◆ **WORK TASK**
The entries below are to be copied exactly, with nothing left out.

(Stored items from a collection)
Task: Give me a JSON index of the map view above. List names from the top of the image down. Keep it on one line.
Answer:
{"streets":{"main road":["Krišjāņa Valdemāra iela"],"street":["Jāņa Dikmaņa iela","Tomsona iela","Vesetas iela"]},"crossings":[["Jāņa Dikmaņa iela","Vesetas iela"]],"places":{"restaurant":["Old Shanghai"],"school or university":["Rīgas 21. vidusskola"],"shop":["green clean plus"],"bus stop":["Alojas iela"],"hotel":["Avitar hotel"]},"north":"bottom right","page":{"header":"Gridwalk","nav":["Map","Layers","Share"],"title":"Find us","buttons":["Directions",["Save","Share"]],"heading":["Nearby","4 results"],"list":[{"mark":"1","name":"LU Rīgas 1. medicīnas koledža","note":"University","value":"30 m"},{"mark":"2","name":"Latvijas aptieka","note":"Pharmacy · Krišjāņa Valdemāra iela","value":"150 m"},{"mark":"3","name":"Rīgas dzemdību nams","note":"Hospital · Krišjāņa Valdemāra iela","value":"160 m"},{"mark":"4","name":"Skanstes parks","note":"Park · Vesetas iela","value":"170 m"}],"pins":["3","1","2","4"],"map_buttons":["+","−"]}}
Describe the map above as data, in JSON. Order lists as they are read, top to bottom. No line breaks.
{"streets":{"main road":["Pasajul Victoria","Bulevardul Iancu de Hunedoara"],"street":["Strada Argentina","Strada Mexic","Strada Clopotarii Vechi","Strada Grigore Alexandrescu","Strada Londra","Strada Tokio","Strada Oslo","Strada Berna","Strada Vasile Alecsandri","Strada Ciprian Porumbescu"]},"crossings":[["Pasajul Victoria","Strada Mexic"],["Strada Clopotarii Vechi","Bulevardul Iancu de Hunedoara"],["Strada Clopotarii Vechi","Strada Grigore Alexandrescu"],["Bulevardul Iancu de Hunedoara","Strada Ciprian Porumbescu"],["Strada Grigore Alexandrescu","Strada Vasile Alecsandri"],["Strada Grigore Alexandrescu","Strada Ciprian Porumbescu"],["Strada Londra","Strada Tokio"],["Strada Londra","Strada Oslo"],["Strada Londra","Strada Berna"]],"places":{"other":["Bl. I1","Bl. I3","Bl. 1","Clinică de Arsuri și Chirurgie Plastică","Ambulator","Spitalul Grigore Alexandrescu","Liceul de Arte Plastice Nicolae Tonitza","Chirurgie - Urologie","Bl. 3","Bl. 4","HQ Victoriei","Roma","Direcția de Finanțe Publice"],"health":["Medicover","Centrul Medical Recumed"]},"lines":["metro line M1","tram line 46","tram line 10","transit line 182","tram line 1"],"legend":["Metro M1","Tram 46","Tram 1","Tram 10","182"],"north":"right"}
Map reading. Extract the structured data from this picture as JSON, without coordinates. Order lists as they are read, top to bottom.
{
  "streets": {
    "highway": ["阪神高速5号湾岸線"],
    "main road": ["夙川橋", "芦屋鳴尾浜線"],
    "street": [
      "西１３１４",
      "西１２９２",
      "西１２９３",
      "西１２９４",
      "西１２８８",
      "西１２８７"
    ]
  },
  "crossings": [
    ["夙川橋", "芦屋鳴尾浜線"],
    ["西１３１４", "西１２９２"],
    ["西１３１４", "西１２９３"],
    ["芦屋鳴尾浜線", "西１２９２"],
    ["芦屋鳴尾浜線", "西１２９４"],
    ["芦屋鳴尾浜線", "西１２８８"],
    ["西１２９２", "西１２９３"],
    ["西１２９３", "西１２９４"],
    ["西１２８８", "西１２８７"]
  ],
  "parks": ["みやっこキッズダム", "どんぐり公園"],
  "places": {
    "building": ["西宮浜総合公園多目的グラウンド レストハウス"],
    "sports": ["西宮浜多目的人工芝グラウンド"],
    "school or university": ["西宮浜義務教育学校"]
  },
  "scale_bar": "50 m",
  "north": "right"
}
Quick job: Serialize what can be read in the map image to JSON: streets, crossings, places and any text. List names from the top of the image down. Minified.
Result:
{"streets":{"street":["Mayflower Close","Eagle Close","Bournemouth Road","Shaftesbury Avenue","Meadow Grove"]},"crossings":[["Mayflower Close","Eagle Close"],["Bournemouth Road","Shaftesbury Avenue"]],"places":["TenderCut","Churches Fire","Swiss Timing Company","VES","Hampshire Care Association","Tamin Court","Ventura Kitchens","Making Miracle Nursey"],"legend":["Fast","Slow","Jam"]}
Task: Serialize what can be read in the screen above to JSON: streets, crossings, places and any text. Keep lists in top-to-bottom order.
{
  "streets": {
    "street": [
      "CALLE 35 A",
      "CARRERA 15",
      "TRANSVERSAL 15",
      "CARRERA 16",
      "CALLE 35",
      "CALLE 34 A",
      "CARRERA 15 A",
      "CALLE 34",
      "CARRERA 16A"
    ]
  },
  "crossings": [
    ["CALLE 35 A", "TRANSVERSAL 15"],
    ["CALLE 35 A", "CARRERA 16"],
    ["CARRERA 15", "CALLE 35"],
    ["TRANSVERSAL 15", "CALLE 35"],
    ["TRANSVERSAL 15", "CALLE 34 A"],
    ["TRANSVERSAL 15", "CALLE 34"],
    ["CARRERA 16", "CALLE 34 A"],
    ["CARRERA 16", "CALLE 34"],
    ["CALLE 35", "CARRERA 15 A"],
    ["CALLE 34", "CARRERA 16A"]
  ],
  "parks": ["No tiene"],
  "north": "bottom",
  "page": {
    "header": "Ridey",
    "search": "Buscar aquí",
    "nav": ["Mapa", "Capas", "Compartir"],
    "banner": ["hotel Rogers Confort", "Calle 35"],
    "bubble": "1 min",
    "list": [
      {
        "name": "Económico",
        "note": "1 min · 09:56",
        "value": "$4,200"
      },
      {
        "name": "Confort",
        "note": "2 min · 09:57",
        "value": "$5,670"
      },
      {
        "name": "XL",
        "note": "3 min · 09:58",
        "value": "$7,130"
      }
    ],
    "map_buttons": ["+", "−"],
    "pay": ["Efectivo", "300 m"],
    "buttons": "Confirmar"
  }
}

◆ **SOLUTION FOR THIS PROBLEM**
Task: Give me a JSON index of the map view above. List names from the top of the image down. Keep it on one line.
Answer:
{"streets":{"main road":["Krišjāņa Valdemāra iela"],"street":["Jāņa Dikmaņa iela","Tomsona iela","Vesetas iela"]},"crossings":[["Jāņa Dikmaņa iela","Vesetas iela"]],"places":{"restaurant":["Old Shanghai"],"school or university":["Rīgas 21. vidusskola"],"shop":["green clean plus"],"bus stop":["Alojas iela"],"hotel":["Avitar hotel"]},"north":"bottom right","page":{"header":"Gridwalk","nav":["Map","Layers","Share"],"title":"Find us","buttons":["Directions",["Save","Share"]],"heading":["Nearby","4 results"],"list":[{"mark":"1","name":"LU Rīgas 1. medicīnas koledža","note":"University","value":"30 m"},{"mark":"2","name":"Latvijas aptieka","note":"Pharmacy · Krišjāņa Valdemāra iela","value":"150 m"},{"mark":"3","name":"Rīgas dzemdību nams","note":"Hospital · Krišjāņa Valdemāra iela","value":"160 m"},{"mark":"4","name":"Skanstes parks","note":"Park · Vesetas iela","value":"170 m"}],"pins":["3","1","2","4"],"map_buttons":["+","−"]}}
Describe the map above as data, in JSON. Order lists as they are read, top to bottom. No line breaks.
{"streets":{"main road":["Pasajul Victoria","Bulevardul Iancu de Hunedoara"],"street":["Strada Argentina","Strada Mexic","Strada Clopotarii Vechi","Strada Grigore Alexandrescu","Strada Londra","Strada Tokio","Strada Oslo","Strada Berna","Strada Vasile Alecsandri","Strada Ciprian Porumbescu"]},"crossings":[["Pasajul Victoria","Strada Mexic"],["Strada Clopotarii Vechi","Bulevardul Iancu de Hunedoara"],["Strada Clopotarii Vechi","Strada Grigore Alexandrescu"],["Bulevardul Iancu de Hunedoara","Strada Ciprian Porumbescu"],["Strada Grigore Alexandrescu","Strada Vasile Alecsandri"],["Strada Grigore Alexandrescu","Strada Ciprian Porumbescu"],["Strada Londra","Strada Tokio"],["Strada Londra","Strada Oslo"],["Strada Londra","Strada Berna"]],"places":{"other":["Bl. I1","Bl. I3","Bl. 1","Clinică de Arsuri și Chirurgie Plastică","Ambulator","Spitalul Grigore Alexandrescu","Liceul de Arte Plastice Nicolae Tonitza","Chirurgie - Urologie","Bl. 3","Bl. 4","HQ Victoriei","Roma","Direcția de Finanțe Publice"],"health":["Medicover","Centrul Medical Recumed"]},"lines":["metro line M1","tram line 46","tram line 10","transit line 182","tram line 1"],"legend":["Metro M1","Tram 46","Tram 1","Tram 10","182"],"north":"right"}
Map reading. Extract the structured data from this picture as JSON, without coordinates. Order lists as they are read, top to bottom.
{
  "streets": {
    "highway": ["阪神高速5号湾岸線"],
    "main road": ["夙川橋", "芦屋鳴尾浜線"],
    "street": [
      "西１３１４",
      "西１２９２",
      "西１２９３",
      "西１２９４",
      "西１２８８",
      "西１２８７"
    ]
  },
  "crossings": [
    ["夙川橋", "芦屋鳴尾浜線"],
    ["西１３１４", "西１２９２"],
    ["西１３１４", "西１２９３"],
    ["芦屋鳴尾浜線", "西１２９２"],
    ["芦屋鳴尾浜線", "西１２９４"],
    ["芦屋鳴尾浜線", "西１２８８"],
    ["西１２９２", "西１２９３"],
    ["西１２９３", "西１２９４"],
    ["西１２８８", "西１２８７"]
  ],
  "parks": ["みやっこキッズダム", "どんぐり公園"],
  "places": {
    "building": ["西宮浜総合公園多目的グラウンド レストハウス"],
    "sports": ["西宮浜多目的人工芝グラウンド"],
    "school or university": ["西宮浜義務教育学校"]
  },
  "scale_bar": "50 m",
  "north": "right"
}
Quick job: Serialize what can be read in the map image to JSON: streets, crossings, places and any text. List names from the top of the image down. Minified.
Result:
{"streets":{"street":["Mayflower Close","Eagle Close","Bournemouth Road","Shaftesbury Avenue","Meadow Grove"]},"crossings":[["Mayflower Close","Eagle Close"],["Bournemouth Road","Shaftesbury Avenue"]],"places":["TenderCut","Churches Fire","Swiss Timing Company","VES","Hampshire Care Association","Tamin Court","Ventura Kitchens","Making Miracle Nursey"],"legend":["Fast","Slow","Jam"]}
Task: Serialize what can be read in the screen above to JSON: streets, crossings, places and any text. Keep lists in top-to-bottom order.
{
  "streets": {
    "street": [
      "CALLE 35 A",
      "CARRERA 15",
      "TRANSVERSAL 15",
      "CARRERA 16",
      "CALLE 35",
      "CALLE 34 A",
      "CARRERA 15 A",
      "CALLE 34",
      "CARRERA 16A"
    ]
  },
  "crossings": [
    ["CALLE 35 A", "TRANSVERSAL 15"],
    ["CALLE 35 A", "CARRERA 16"],
    ["CARRERA 15", "CALLE 35"],
    ["TRANSVERSAL 15", "CALLE 35"],
    ["TRANSVERSAL 15", "CALLE 34 A"],
    ["TRANSVERSAL 15", "CALLE 34"],
    ["CARRERA 16", "CALLE 34 A"],
    ["CARRERA 16", "CALLE 34"],
    ["CALLE 35", "CARRERA 15 A"],
    ["CALLE 34", "CARRERA 16A"]
  ],
  "parks": ["No tiene"],
  "north": "bottom",
  "page": {
    "header": "Ridey",
    "search": "Buscar aquí",
    "nav": ["Mapa", "Capas", "Compartir"],
    "banner": ["hotel Rogers Confort", "Calle 35"],
    "bubble": "1 min",
    "list": [
      {
        "name": "Económico",
        "note": "1 min · 09:56",
        "value": "$4,200"
      },
      {
        "name": "Confort",
        "note": "2 min · 09:57",
        "value": "$5,670"
      },
      {
        "name": "XL",
        "note": "3 min · 09:58",
        "value": "$7,130"
      }
    ],
    "map_buttons": ["+", "−"],
    "pay": ["Efectivo", "300 m"],
    "buttons": "Confirmar"
  }
}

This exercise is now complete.